Stored entries:

>>>

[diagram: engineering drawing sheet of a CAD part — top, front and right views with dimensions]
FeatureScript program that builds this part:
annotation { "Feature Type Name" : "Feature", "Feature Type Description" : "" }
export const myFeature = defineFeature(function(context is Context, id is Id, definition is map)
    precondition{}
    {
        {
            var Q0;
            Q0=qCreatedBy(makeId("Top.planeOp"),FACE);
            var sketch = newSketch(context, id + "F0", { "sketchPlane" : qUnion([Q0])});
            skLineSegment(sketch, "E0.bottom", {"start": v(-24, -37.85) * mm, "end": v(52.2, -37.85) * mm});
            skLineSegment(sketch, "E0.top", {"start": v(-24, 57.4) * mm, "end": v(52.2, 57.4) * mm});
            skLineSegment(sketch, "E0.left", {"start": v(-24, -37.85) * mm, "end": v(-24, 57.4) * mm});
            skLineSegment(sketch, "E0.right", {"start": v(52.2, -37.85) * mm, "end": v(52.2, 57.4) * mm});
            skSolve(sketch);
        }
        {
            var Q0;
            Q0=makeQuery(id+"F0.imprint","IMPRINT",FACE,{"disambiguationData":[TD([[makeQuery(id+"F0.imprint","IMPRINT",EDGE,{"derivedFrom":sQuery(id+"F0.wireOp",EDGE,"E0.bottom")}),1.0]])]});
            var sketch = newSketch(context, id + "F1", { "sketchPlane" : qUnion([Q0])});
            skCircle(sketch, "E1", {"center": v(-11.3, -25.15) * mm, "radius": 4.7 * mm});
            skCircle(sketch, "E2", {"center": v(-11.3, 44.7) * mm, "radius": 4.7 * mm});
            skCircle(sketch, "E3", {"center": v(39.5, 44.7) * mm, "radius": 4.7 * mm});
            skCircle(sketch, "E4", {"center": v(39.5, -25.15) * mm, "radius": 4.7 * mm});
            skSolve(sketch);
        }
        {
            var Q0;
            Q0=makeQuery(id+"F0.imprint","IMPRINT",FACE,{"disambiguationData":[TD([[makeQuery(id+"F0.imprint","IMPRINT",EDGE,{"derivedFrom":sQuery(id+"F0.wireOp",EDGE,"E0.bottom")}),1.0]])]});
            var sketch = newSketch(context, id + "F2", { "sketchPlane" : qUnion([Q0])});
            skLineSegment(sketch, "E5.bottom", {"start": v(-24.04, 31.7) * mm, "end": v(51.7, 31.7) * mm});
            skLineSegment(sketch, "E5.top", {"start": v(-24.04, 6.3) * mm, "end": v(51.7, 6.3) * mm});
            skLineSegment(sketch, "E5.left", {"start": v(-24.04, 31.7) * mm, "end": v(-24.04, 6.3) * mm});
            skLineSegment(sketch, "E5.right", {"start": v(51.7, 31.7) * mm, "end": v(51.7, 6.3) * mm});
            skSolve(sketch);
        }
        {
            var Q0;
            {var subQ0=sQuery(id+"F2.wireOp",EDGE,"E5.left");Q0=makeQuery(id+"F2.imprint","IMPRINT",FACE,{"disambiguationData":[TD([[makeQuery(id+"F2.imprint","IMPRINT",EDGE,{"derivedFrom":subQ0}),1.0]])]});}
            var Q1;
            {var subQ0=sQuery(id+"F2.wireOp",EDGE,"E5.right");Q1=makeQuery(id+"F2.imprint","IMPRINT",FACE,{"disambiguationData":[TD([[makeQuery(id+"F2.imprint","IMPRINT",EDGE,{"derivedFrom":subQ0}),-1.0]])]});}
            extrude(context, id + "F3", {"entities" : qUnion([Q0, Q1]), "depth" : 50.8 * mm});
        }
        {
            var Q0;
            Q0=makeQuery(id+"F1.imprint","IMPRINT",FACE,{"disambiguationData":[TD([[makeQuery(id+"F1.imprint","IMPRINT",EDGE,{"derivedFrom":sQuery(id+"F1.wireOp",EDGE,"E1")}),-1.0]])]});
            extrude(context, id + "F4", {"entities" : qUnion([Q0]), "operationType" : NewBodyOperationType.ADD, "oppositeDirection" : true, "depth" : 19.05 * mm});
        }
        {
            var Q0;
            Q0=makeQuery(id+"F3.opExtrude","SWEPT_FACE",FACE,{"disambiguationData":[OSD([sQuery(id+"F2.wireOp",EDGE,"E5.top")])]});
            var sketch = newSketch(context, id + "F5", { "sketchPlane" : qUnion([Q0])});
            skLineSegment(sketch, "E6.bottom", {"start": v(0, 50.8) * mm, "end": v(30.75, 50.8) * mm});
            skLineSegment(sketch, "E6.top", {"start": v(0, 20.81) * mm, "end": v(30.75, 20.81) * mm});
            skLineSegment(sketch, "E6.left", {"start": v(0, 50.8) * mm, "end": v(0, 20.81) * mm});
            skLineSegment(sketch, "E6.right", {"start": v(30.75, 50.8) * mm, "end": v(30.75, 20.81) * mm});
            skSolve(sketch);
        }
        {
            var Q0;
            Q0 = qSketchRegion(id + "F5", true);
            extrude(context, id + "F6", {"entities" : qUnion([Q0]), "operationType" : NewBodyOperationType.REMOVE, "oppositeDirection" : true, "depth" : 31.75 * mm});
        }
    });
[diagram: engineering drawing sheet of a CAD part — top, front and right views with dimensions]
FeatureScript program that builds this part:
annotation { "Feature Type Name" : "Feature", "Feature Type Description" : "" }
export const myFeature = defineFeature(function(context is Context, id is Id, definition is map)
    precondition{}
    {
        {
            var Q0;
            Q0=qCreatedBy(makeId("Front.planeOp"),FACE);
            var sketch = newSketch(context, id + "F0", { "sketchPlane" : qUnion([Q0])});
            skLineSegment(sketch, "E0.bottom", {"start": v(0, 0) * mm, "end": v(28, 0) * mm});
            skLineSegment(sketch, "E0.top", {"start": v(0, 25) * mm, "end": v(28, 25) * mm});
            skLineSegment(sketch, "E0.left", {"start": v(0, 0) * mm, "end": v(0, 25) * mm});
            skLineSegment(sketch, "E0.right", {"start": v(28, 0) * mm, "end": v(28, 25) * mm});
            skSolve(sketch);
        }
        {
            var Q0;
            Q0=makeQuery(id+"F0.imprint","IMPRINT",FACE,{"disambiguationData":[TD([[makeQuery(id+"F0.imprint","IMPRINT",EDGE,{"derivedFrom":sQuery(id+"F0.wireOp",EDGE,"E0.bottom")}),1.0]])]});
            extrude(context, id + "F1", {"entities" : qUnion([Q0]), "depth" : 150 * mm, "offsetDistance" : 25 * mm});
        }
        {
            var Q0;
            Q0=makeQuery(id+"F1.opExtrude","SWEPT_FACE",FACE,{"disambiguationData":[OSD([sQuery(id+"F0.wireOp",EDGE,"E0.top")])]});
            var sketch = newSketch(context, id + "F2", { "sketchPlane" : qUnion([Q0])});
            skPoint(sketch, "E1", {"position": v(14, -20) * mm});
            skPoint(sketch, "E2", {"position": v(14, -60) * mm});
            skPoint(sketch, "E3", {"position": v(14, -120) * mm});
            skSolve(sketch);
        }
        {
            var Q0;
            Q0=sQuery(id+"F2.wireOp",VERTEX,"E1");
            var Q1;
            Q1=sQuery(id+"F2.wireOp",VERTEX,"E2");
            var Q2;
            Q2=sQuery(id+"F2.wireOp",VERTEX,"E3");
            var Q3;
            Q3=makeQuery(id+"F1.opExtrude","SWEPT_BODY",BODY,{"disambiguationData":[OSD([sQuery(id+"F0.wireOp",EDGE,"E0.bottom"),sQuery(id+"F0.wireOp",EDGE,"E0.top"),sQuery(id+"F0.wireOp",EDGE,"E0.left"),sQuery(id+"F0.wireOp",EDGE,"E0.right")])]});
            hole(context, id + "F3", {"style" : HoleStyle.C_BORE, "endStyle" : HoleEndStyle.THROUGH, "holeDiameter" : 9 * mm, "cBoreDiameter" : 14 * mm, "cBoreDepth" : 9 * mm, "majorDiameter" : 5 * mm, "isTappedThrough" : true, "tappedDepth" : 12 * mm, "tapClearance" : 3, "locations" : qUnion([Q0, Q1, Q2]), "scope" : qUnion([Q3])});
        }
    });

<<<

Aim of the exercise: Rewrite the stretch from the start of the material through the line containing "v(-11.3, 44.7) *" as a Markdown table with the columns Row and Line, leaving out blank lines.

Complete answer:
| Row | Line |
|---|---|
| 1 | [diagram: engineering drawing sheet of a CAD part — top, front and right views with dimensions] |
| 2 | FeatureScript program that builds this part: |
| 3 | annotation { "Feature Type Name" : "Feature", "Feature Type Description" : "" } |
| 4 | export const myFeature = defineFeature(function(context is Context, id is Id, definition is map) |
| 5 |     precondition{} |
| 6 |     { |
| 7 |         { |
| 8 |             var Q0; |
| 9 |             Q0=qCreatedBy(makeId("Top.planeOp"),FACE); |
| 10 |             var sketch = newSketch(context, id + "F0", { "sketchPlane" : qUnion([Q0])}); |
| 11 |             skLineSegment(sketch, "E0.bottom", {"start": v(-24, -37.85) * mm, "end": v(52.2, -37.85) * mm}); |
| 12 |             skLineSegment(sketch, "E0.top", {"start": v(-24, 57.4) * mm, "end": v(52.2, 57.4) * mm}); |
| 13 |             skLineSegment(sketch, "E0.left", {"start": v(-24, -37.85) * mm, "end": v(-24, 57.4) * mm}); |
| 14 |             skLineSegment(sketch, "E0.right", {"start": v(52.2, -37.85) * mm, "end": v(52.2, 57.4) * mm}); |
| 15 |             skSolve(sketch); |
| 16 |         } |
| 17 |         { |
| 18 |             var Q0; |
| 19 |             Q0=makeQuery(id+"F0.imprint","IMPRINT",FACE,{"disambiguationData":[TD([[makeQuery(id+"F0.imprint","IMPRINT",EDGE,{"derivedFrom":sQuery(id+"F0.wireOp",EDGE,"E0.bottom")}),1.0]])]}); |
| 20 |             var sketch = newSketch(context, id + "F1", { "sketchPlane" : qUnion([Q0])}); |
| 21 |             skCircle(sketch, "E1", {"center": v(-11.3, -25.15) * mm, "radius": 4.7 * mm}); |
| 22 |             skCircle(sketch, "E2", {"center": v(-11.3, 44.7) * mm, "radius": 4.7 * mm}); |